I believe he’s adjusted his post to have a picture of the firmware showing on the display now.
The first picture is unchanged from the very first moment the post was published, I knew because it was the first thing I noticed when I read the review (it was a new fresh, unedited post). I guess he added a zoomed-in pic of the display afterwards.
Thanks, bunkbail. And welcome!
I tried to be neutral. If his measurements are flawed, does PS has their own graph to demonstrate? Or these measurements are totally waste of times? Thanks.
Check the measurements in Stereophile (https://www.stereophile.com/content/new-firmware-measurements and the older https://www.stereophile.com/content/ps-audio-perfectwave-directstream-da-processor-measurements) Also “hifi & records” jan 2015 and “HiFi News” August 2014 and May 2018.
I’m not going to take the time to match all of ASR’s graphs, people can see what ASR has to say about a few DACs they know well and see if they agree with those. Most of my complaint are about his choice of things to measure, their relevance to what we hear and his snarky delivery. Please read the article (and say his reviews of some of the other equipment mentioned in higher posts) to get a flavor of his impartialness (or the lack thereof.) There are plenty of manufacturers who have pointed out many of his measurement problems (some mentioned in previous posts here) but the conclusions he draws from the flawed measurements are even less relevant to the real world.
I guess I should say we have some measurements on hand, if you have a specific request or two I might be able to find them or point you to them from reliable source. I just reject on principle reproducing a lot of measurements because someone picks random things to measure. His history is clear to anyone who cares to look.
So this level of harmonic distortion as reported by Stereophile is acceptable and intended in the design of the DSD Sr? Not meant to be inflammatory, this is a legitimate question. When I moved from the Benchmark 3 to DSD Sr, I preferred the sound of the Sr much better even though it did not measure as well.
Do you understand you have posted a graph of the older firmware? The new firmware tested in the same article does much better.

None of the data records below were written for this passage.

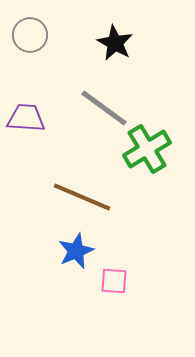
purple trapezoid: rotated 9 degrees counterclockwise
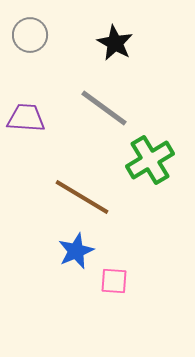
green cross: moved 3 px right, 11 px down
brown line: rotated 8 degrees clockwise
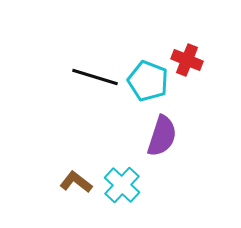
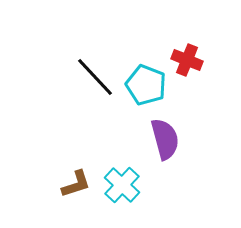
black line: rotated 30 degrees clockwise
cyan pentagon: moved 2 px left, 4 px down
purple semicircle: moved 3 px right, 3 px down; rotated 33 degrees counterclockwise
brown L-shape: moved 2 px down; rotated 124 degrees clockwise
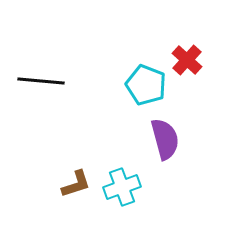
red cross: rotated 20 degrees clockwise
black line: moved 54 px left, 4 px down; rotated 42 degrees counterclockwise
cyan cross: moved 2 px down; rotated 27 degrees clockwise
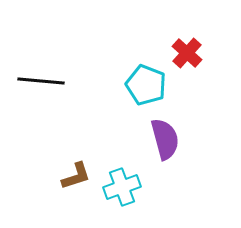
red cross: moved 7 px up
brown L-shape: moved 8 px up
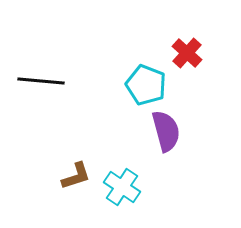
purple semicircle: moved 1 px right, 8 px up
cyan cross: rotated 36 degrees counterclockwise
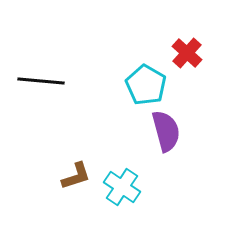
cyan pentagon: rotated 9 degrees clockwise
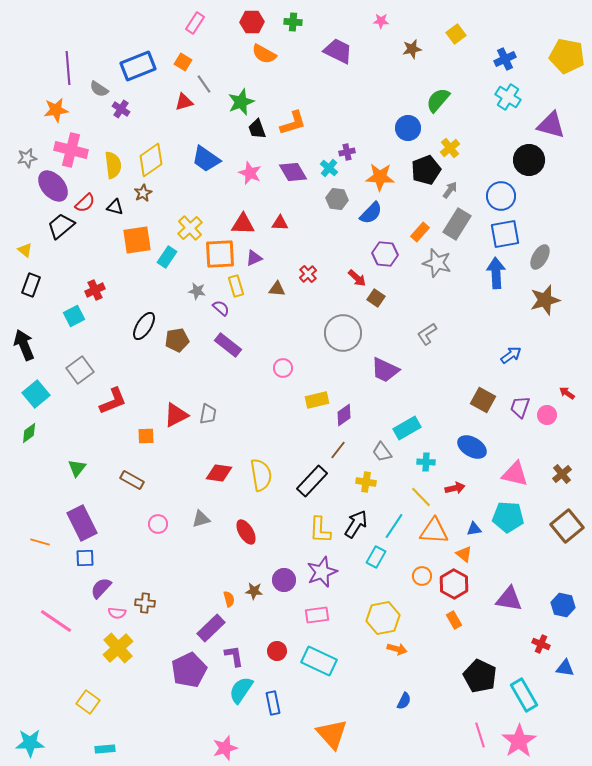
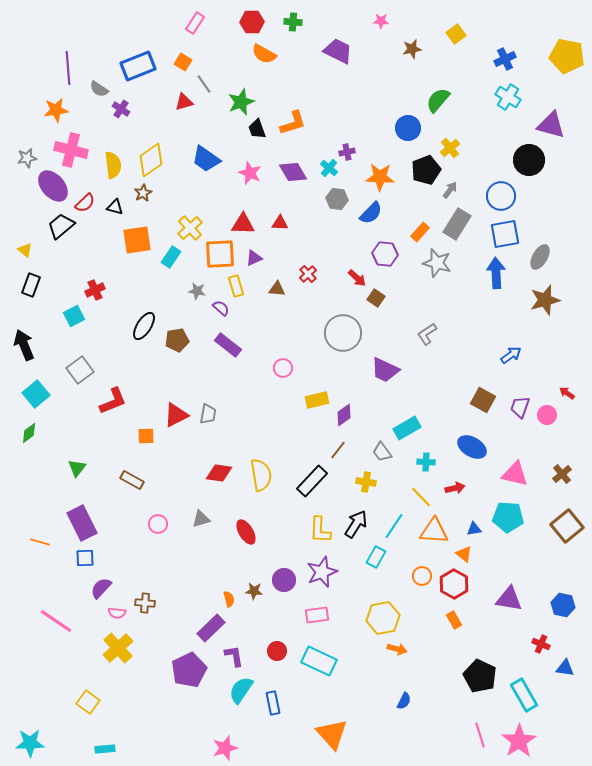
cyan rectangle at (167, 257): moved 4 px right
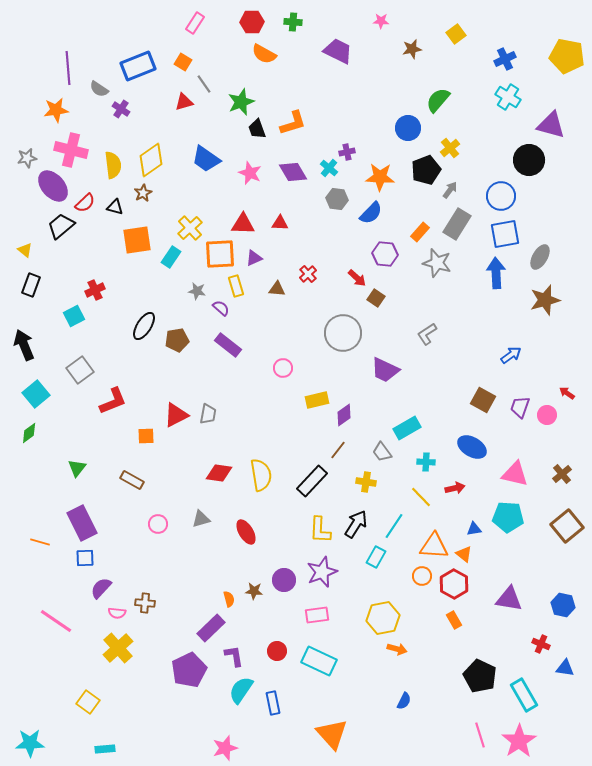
orange triangle at (434, 531): moved 15 px down
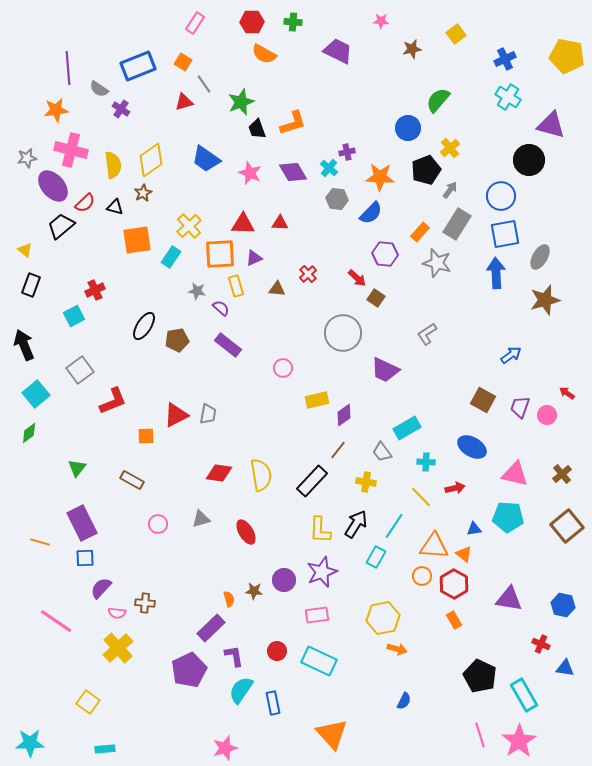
yellow cross at (190, 228): moved 1 px left, 2 px up
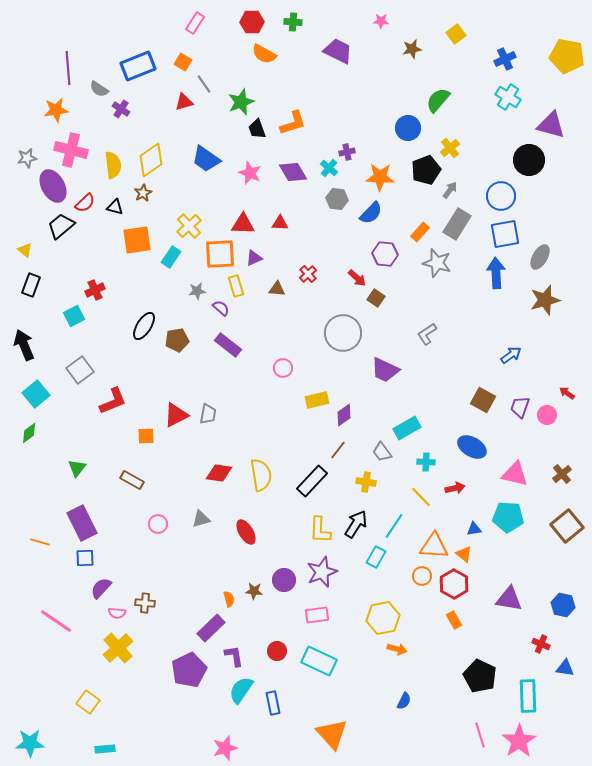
purple ellipse at (53, 186): rotated 12 degrees clockwise
gray star at (197, 291): rotated 18 degrees counterclockwise
cyan rectangle at (524, 695): moved 4 px right, 1 px down; rotated 28 degrees clockwise
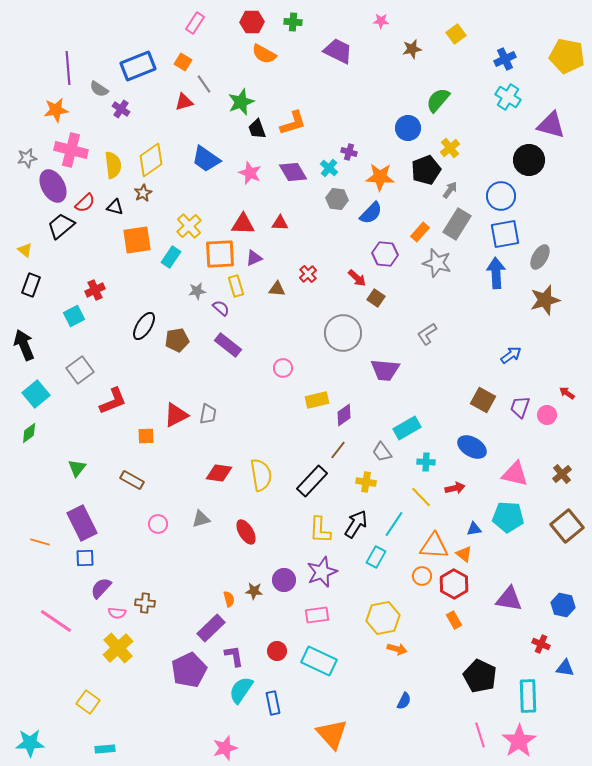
purple cross at (347, 152): moved 2 px right; rotated 28 degrees clockwise
purple trapezoid at (385, 370): rotated 20 degrees counterclockwise
cyan line at (394, 526): moved 2 px up
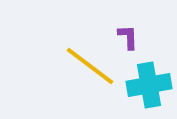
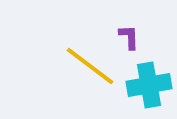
purple L-shape: moved 1 px right
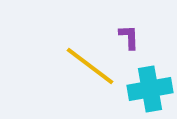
cyan cross: moved 1 px right, 4 px down
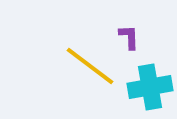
cyan cross: moved 2 px up
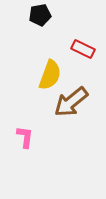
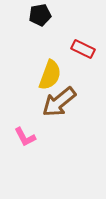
brown arrow: moved 12 px left
pink L-shape: rotated 145 degrees clockwise
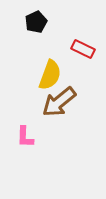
black pentagon: moved 4 px left, 7 px down; rotated 15 degrees counterclockwise
pink L-shape: rotated 30 degrees clockwise
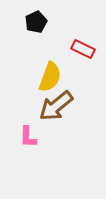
yellow semicircle: moved 2 px down
brown arrow: moved 3 px left, 4 px down
pink L-shape: moved 3 px right
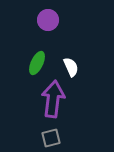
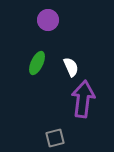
purple arrow: moved 30 px right
gray square: moved 4 px right
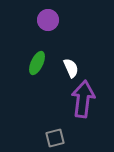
white semicircle: moved 1 px down
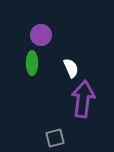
purple circle: moved 7 px left, 15 px down
green ellipse: moved 5 px left; rotated 25 degrees counterclockwise
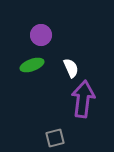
green ellipse: moved 2 px down; rotated 70 degrees clockwise
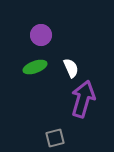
green ellipse: moved 3 px right, 2 px down
purple arrow: rotated 9 degrees clockwise
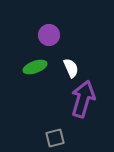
purple circle: moved 8 px right
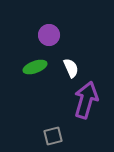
purple arrow: moved 3 px right, 1 px down
gray square: moved 2 px left, 2 px up
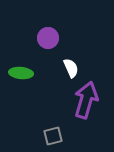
purple circle: moved 1 px left, 3 px down
green ellipse: moved 14 px left, 6 px down; rotated 25 degrees clockwise
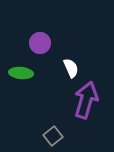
purple circle: moved 8 px left, 5 px down
gray square: rotated 24 degrees counterclockwise
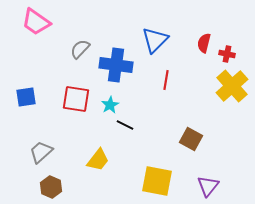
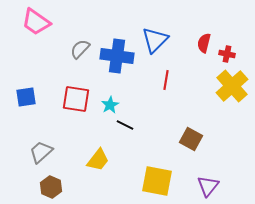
blue cross: moved 1 px right, 9 px up
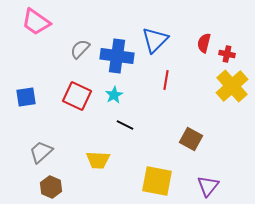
red square: moved 1 px right, 3 px up; rotated 16 degrees clockwise
cyan star: moved 4 px right, 10 px up
yellow trapezoid: rotated 55 degrees clockwise
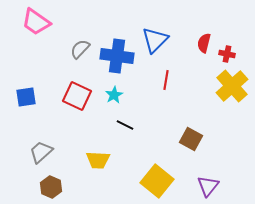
yellow square: rotated 28 degrees clockwise
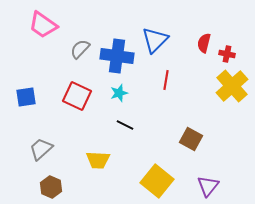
pink trapezoid: moved 7 px right, 3 px down
cyan star: moved 5 px right, 2 px up; rotated 12 degrees clockwise
gray trapezoid: moved 3 px up
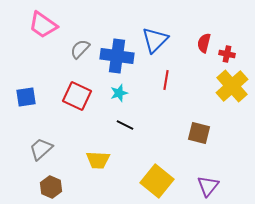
brown square: moved 8 px right, 6 px up; rotated 15 degrees counterclockwise
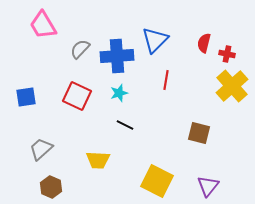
pink trapezoid: rotated 24 degrees clockwise
blue cross: rotated 12 degrees counterclockwise
yellow square: rotated 12 degrees counterclockwise
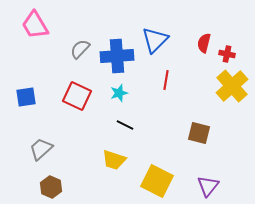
pink trapezoid: moved 8 px left
yellow trapezoid: moved 16 px right; rotated 15 degrees clockwise
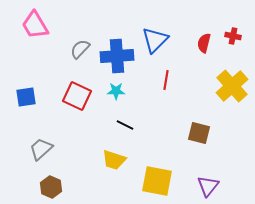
red cross: moved 6 px right, 18 px up
cyan star: moved 3 px left, 2 px up; rotated 18 degrees clockwise
yellow square: rotated 16 degrees counterclockwise
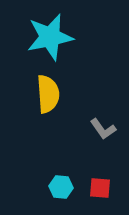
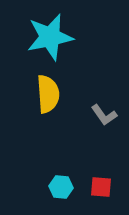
gray L-shape: moved 1 px right, 14 px up
red square: moved 1 px right, 1 px up
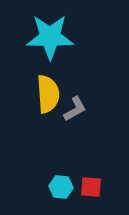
cyan star: rotated 12 degrees clockwise
gray L-shape: moved 29 px left, 6 px up; rotated 84 degrees counterclockwise
red square: moved 10 px left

It’s not ideal, but who listens to full scale 50Hz? With either higher frequencies or lower volume levels the distortion goes down rapidly.
Thank’s Elk
I’m on my phone so I don’t know how this will look:
FWIW, I went from a Benchmark 3 (ASR darling) to the DSD and to my ears there’s no comparison - love the DSD. Benchmark is still a nice unit but the DSD is a different class to me.
I used the suggested measurements in the article that Ted referred to since Amir’s were deemed not credible.
It sounds like you had the same experience I did.
The article I pointed you to was a set of comparisons between two software versions. You posted the old version, I posted the newer one up a few posts.
Ahh, I understand now. My mistake.
And note the newer firmware performed at least twice as well on the test you referenced.
I am confused. Stereophile tested multiple firmware, and noise went down, sure. However, Amir was on LATEST firmware, and the chart posted is from latest firmware. Question is, the noise produced, is it OK, by design? or would be neutralized when full frequency is applied?
Ted, could you please provide audio precision graphs that demonstrate the distortion and noise for lower volume low frequency signals? I’m curious if they show that the DS is able to reach CD quality of 96dB of dynamic range or not.
My concern is that while PS Audio says the DS “has hand written, discrete, perfection based conversion that uncovers all the missing information hiding in your digital audio media,” it is fundamentally incapable of the performance required to make this statement true of even 16bit/44.1kHz content, let alone higher bitrate content.
Do you have charts showing them at a lower volume? I am just curious if we appreciate the sound of the DSD Sr. because of the harmonics or if it would sound even better if they were engineered away?